Tanya Lukin Linklater
(Sugpiaq), Kodiak Island
An amplification through many minds
2019
Projection description
The work is in relation to ancestral and cultural belongings from the artist’s homelands and Unangan communities in southern Alaska. Some of the key questions Lukin Linklater poses in this work are how these belongings are in relation to and activated within the present moment through touch, sound, song, dance, and other embodied forms. She sees these belongings from her homelands contained and suspended in time within the collections storage. Yet, their inclusion in the Alaska Commercial Collection at the Hearst Museum of Anthropology also allows for a feeling that through their collection the artist can access material that her ancestors have left for her as information to discern and decipher. Other Indigenous peoples will also visit these belongings and learn from them.

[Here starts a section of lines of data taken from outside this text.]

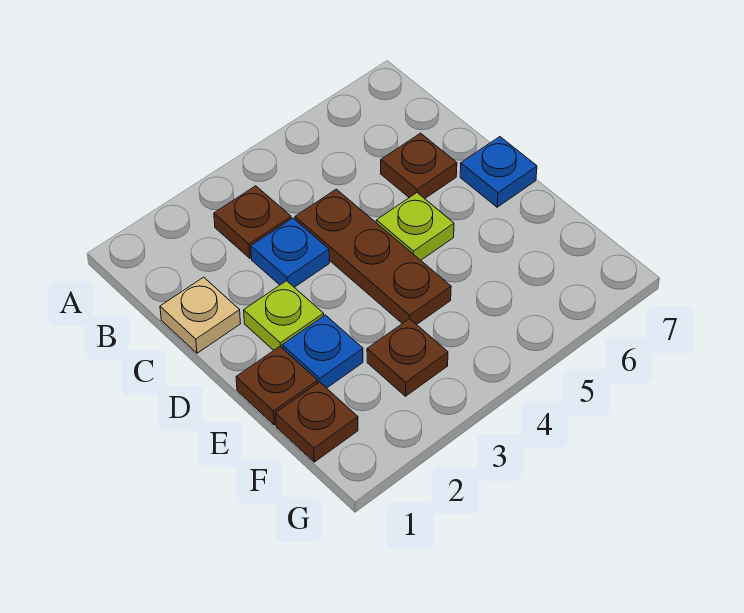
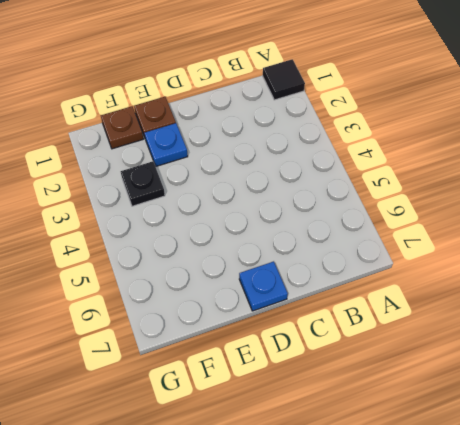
black 1x1 tile [263,59,305,100] -> none
black 1x1 plate [121,161,165,206] -> brown 1x1 plate [367,319,448,396]
none -> brown 1x1 plate [214,186,291,258]
none -> tan 1x1 plate [160,277,241,353]
none -> blue 1x1 plate [251,218,329,287]

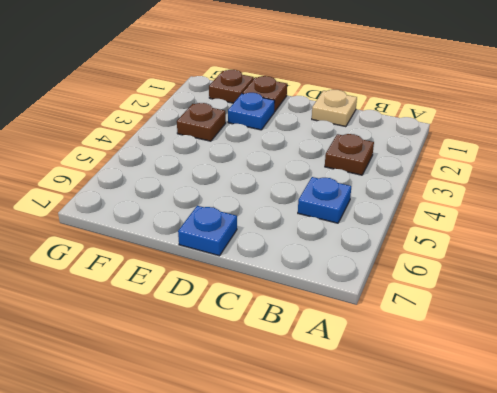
blue 1x1 plate [298,177,351,223] -> blue 1x1 plate moved to [251,218,329,287]
none -> brown 1x3 plate [295,189,451,325]
none -> brown 1x1 plate [381,133,457,199]
none -> lime 1x1 plate [244,281,324,350]

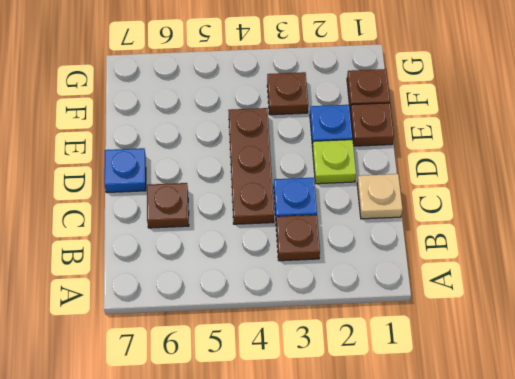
none -> lime 1x1 plate [376,193,454,260]

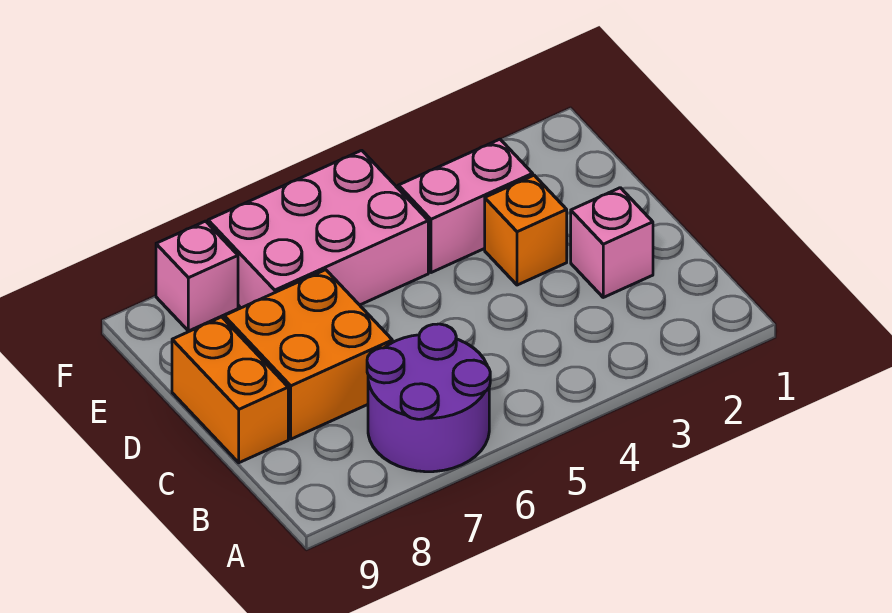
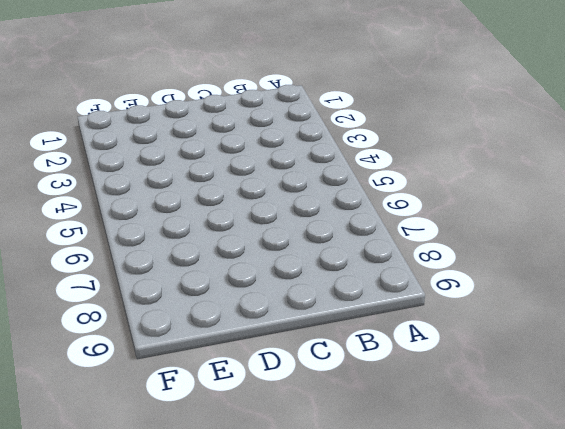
none -> purple 2x2 round brick [367,324,490,472]
none -> pink 1x1 brick [571,188,653,297]

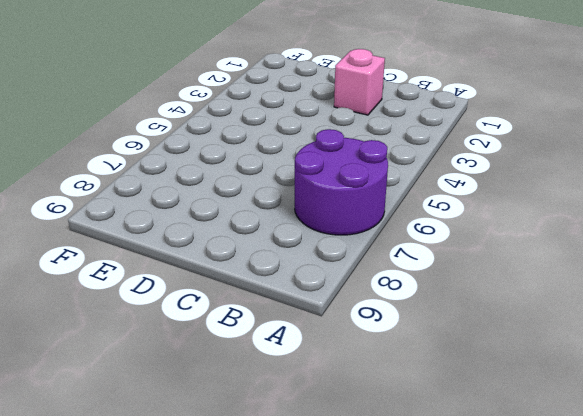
none -> orange 2x2 brick [224,270,392,439]
none -> orange 1x2 brick [172,317,288,463]

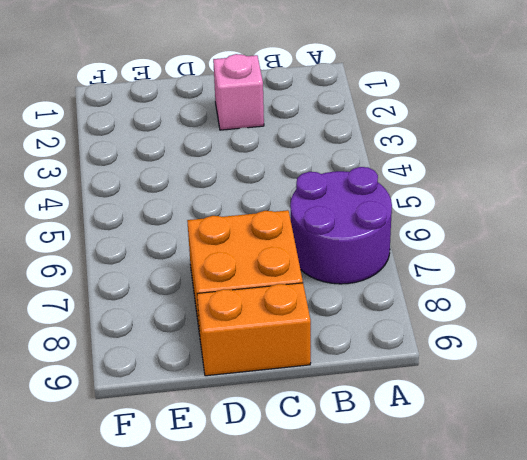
none -> orange 1x1 brick [485,175,567,285]
none -> pink 1x2 brick [398,139,533,273]

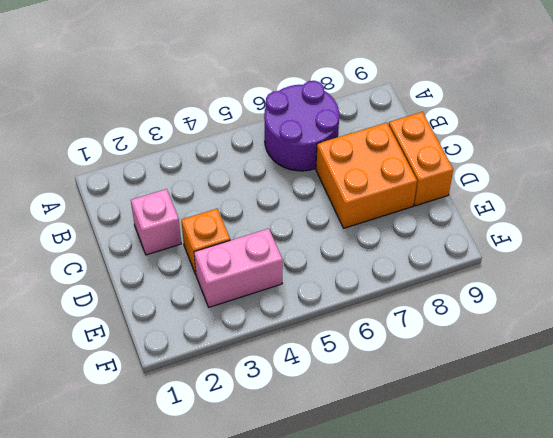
none -> pink 2x3 brick [208,150,428,308]
none -> pink 1x1 brick [156,221,238,331]

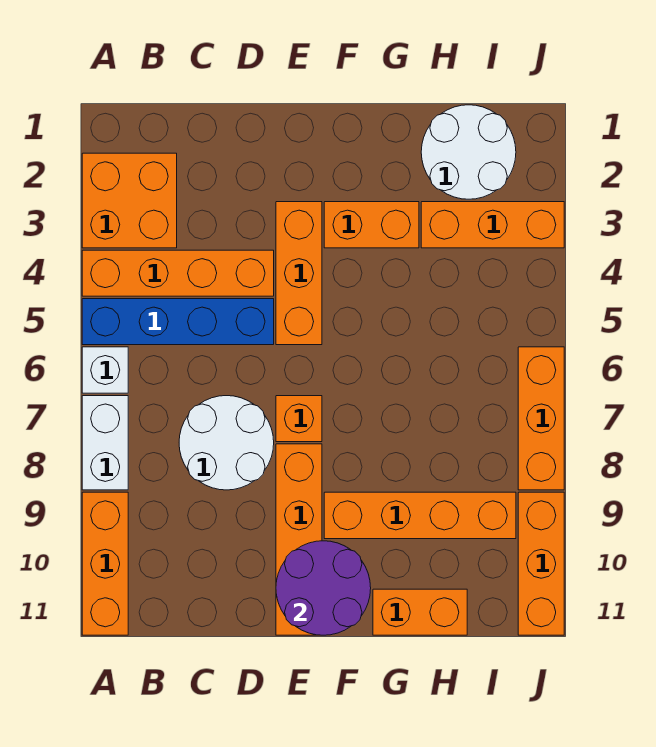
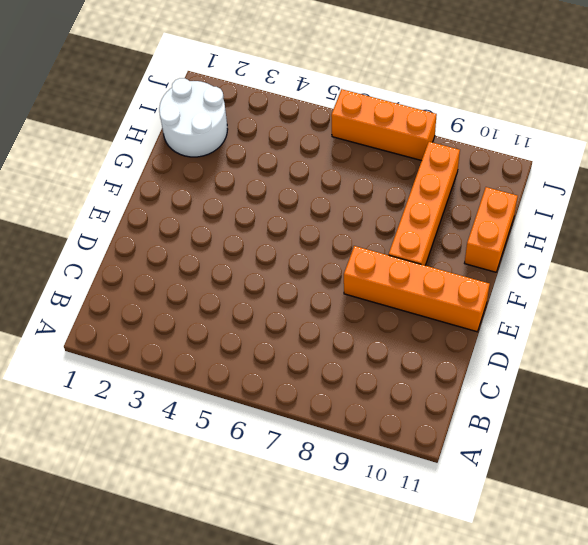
none -> orange 2x2 brick [82,153,177,248]
none -> orange 1x4 brick [82,250,274,296]
none -> blue 1x4 brick [82,299,274,345]

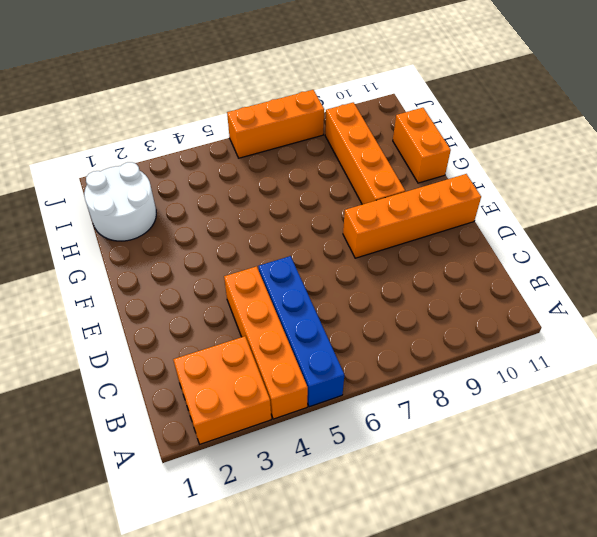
none -> white 1x1 brick [82,347,128,393]
none -> white 1x2 brick [82,396,128,490]
none -> orange 1x3 brick [82,492,128,635]

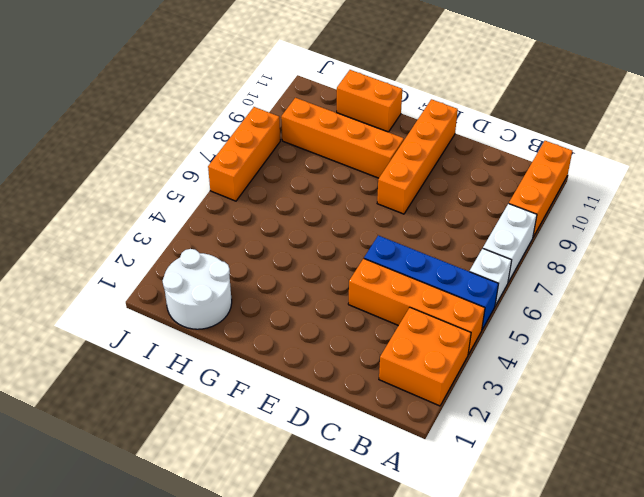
none -> white 2x2 round brick [179,396,274,490]
none -> orange 1x3 brick [276,202,322,345]
none -> orange 1x1 brick [276,396,322,442]

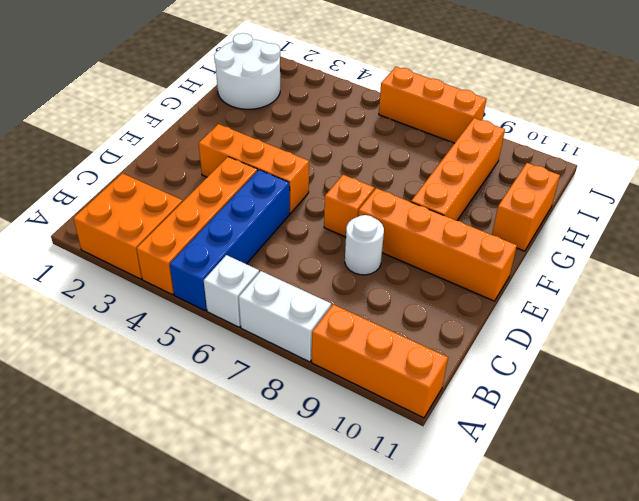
white 1x1 round brick [345,215,384,275] -> white 2x2 round brick [179,396,274,490]
none -> orange 1x2 brick [324,202,419,248]
none -> orange 1x3 brick [421,202,564,248]
none -> orange 1x3 brick [518,492,564,635]

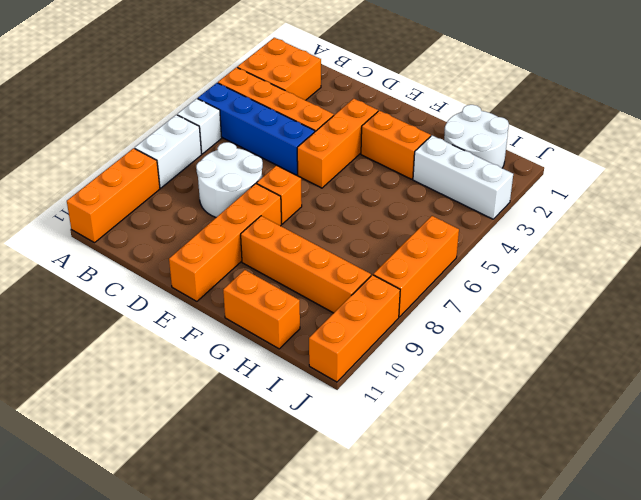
white 1x3 brick [413,136,513,219] -> orange 1x3 brick [421,202,564,248]
none -> purple 2x2 round brick [276,541,371,635]

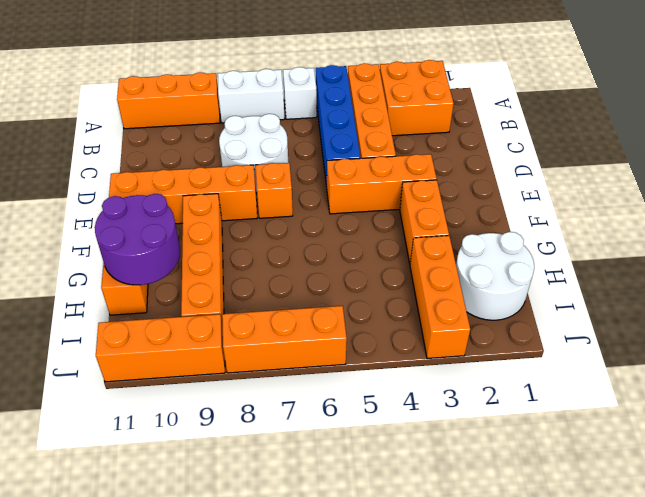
purple 2x2 round brick [95,194,180,285] -> purple 2x2 round brick moved to [276,541,371,635]

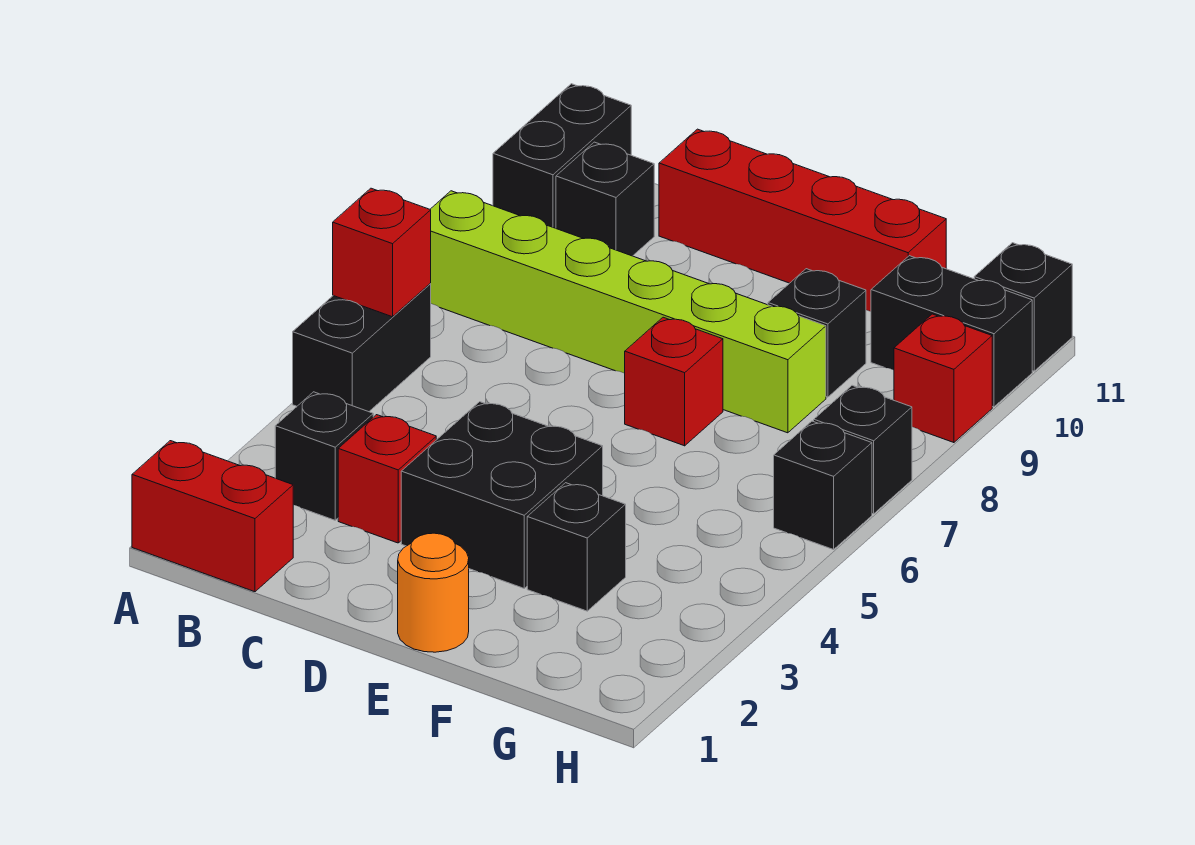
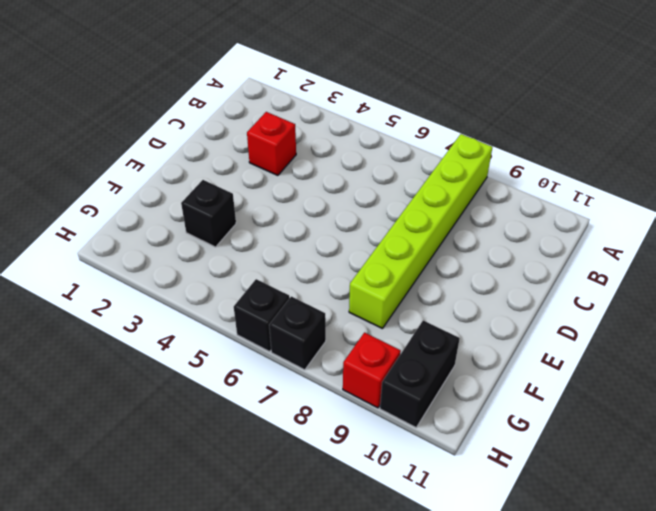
none -> red 1x2 brick [132,441,293,592]
none -> black 1x2 brick [293,284,431,412]
none -> black 1x2 brick [493,84,631,228]

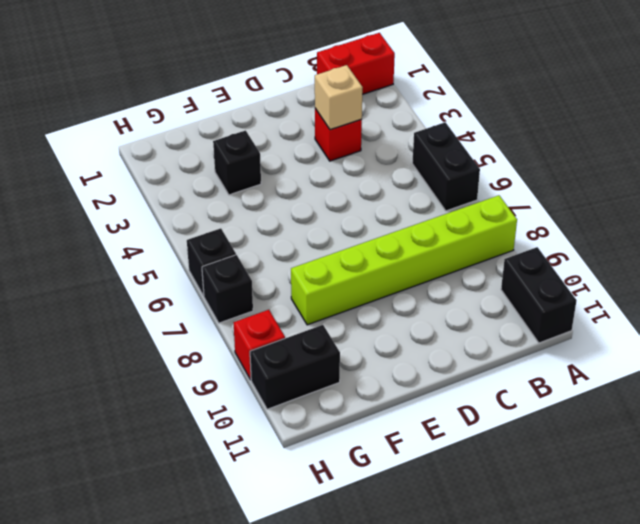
tan 1x1 brick [315,65,363,130] -> none
none -> black 1x1 brick [275,392,373,520]
none -> black 1x1 brick [556,142,654,256]
none -> red 1x4 brick [659,129,946,311]

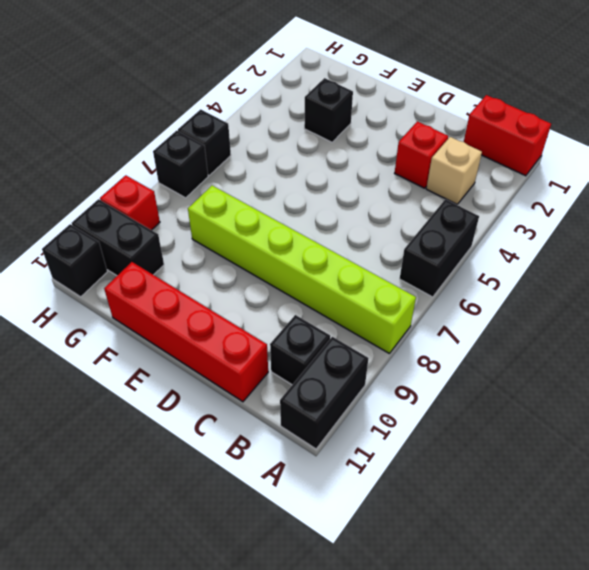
tan 1x1 brick [426,137,482,204] -> black 1x1 brick [275,392,373,520]
none -> black 2x2 brick [401,402,603,588]
none -> orange 1x1 round brick [398,533,469,652]
none -> red 1x1 brick [625,317,723,446]

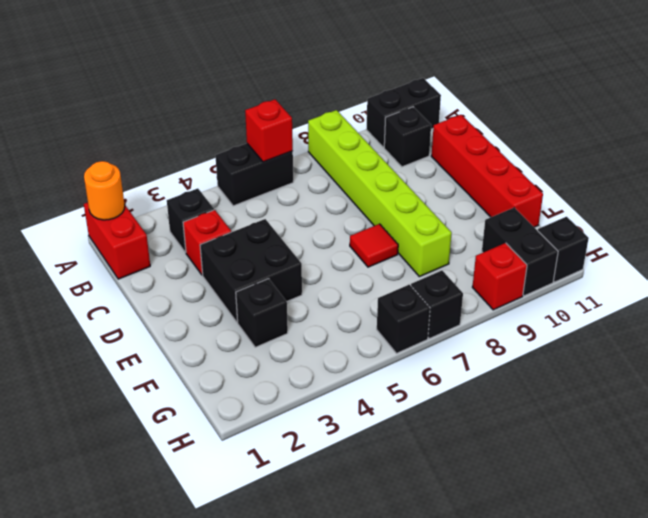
orange 1x1 round brick [84,161,125,220] -> orange 1x1 round brick moved to [398,533,469,652]
red 1x1 tile [350,224,398,267] -> red 1x1 brick [625,317,723,446]
none -> black 1x1 brick [768,269,866,397]

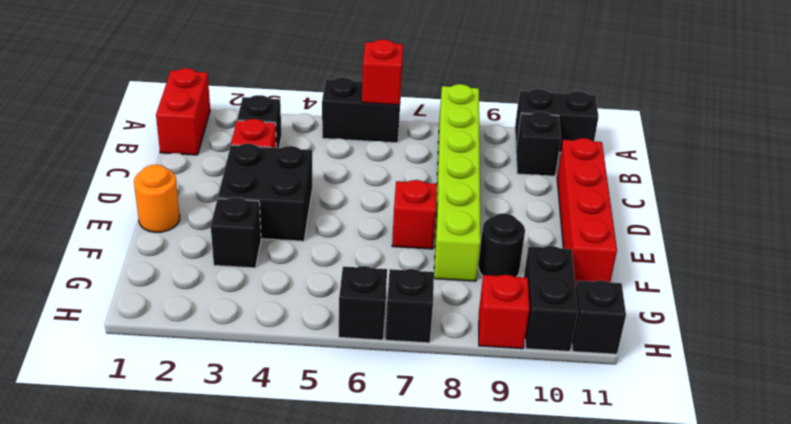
black 1x1 round brick [478,213,525,277] -> black 1x1 brick [768,269,866,397]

Their interpretations of these materials will be different from Lukin Linklater’s own. She notes, “In this way I am interacting with ancestral ideas in the present moment in my efforts towards repair and restoration. As a Sugpiaq person, this yearning for repair is the result of the ongoing storms of colonialisms described by the late Elder, Barbara Shangin, in my homelands.”
About the artist
Tanya Lukin Linklater’s performances, works for camera, installations, and writings cite Indigenous dance and visual art lineages, our structures of sustenance, and weather. She undertakes embodied inquiry and rehearsal in relation to scores, ancestral belongings, and art works. Her work reckons with histories that affect Indigenous peoples’ lived experiences, (home)lands, and ideas. Her recent exhibitions include Aichi Triennale, Japan; Contemporary Art Gallery, Vancouver; Gwangju Biennale, South Korea; National Gallery of Canada; New Museum Triennial, New York; San Francisco Museum of Modern Art; and Toronto Biennial of Art. Inner blades of grass (soft), inner blades of grass (cured), inner blades of grass (bruised by weather), including works from the last ten years and commissions, and curated by Kelly Kivland, was presented by the Wexner Center for the Arts in 2024. Her Sugpiaq homelands are the Kodiak archipelago of southwestern Alaska. She lives and works in Nbisiing Anishnaabeg aki.